The paper tackles the problem of decoding human genome structure by developing a novel search algorithm that learns optimal neural architectures from data, which simultaneously identifies key sequence motifs and predicts functional genomic outcomes. The resulting architectures surpass state-of-the-art results on benchmark genomics challenges using only RNA expression data.

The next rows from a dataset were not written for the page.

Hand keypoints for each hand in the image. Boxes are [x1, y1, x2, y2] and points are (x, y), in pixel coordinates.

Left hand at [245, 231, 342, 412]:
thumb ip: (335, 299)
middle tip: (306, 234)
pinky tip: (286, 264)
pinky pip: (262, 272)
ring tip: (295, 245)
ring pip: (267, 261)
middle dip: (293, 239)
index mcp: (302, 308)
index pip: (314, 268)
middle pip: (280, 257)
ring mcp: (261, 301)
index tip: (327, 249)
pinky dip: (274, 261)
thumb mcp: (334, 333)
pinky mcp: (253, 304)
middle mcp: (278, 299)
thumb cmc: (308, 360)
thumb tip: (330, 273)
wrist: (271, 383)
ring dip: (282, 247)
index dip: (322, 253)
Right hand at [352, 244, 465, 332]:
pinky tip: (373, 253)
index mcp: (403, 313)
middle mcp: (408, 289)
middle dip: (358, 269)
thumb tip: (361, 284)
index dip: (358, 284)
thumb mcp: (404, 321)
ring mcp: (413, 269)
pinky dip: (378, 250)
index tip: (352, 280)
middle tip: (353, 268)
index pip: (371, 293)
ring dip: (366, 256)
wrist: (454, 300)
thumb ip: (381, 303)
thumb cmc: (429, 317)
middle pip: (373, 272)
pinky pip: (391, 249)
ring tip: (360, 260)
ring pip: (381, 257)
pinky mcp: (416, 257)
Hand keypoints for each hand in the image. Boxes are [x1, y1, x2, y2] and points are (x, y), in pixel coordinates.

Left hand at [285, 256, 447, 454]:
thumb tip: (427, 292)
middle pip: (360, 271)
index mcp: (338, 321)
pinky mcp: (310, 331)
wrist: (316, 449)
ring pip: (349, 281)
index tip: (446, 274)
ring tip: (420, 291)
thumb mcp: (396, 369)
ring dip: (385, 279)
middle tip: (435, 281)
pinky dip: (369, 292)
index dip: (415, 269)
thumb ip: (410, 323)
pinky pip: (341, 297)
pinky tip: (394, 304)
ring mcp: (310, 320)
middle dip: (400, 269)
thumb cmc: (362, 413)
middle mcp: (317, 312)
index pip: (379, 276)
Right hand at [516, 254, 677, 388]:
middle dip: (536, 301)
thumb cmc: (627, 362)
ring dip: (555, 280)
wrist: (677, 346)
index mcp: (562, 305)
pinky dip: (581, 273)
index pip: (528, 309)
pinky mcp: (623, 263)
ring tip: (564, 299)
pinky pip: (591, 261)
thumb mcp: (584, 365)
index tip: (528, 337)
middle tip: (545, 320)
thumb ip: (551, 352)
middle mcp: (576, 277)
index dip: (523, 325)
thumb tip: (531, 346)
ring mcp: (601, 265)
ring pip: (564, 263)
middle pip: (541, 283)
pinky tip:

Each human genome is a 3 billion base pair set of encoding instructions. Decoding the genome using deep learning fundamentally differs from most tasks, as we do not know the full structure of the data and therefore cannot design architectures to suit it. As such, architectures that fit the structure of genomics should be learned not prescribed. Here, we develop a novel search algorithm, applicable across domains, that discovers an optimal architecture which simultaneously learns general genomic patterns and identifies the most important sequence motifs in predicting functional genomic outcomes. The architectures we find using this algorithm succeed at using only RNA expression data to predict gene regulatory structure, learn human-interpretable visualizations of key sequence motifs, and surpass state-of-the-art results on benchmark genomics challenges.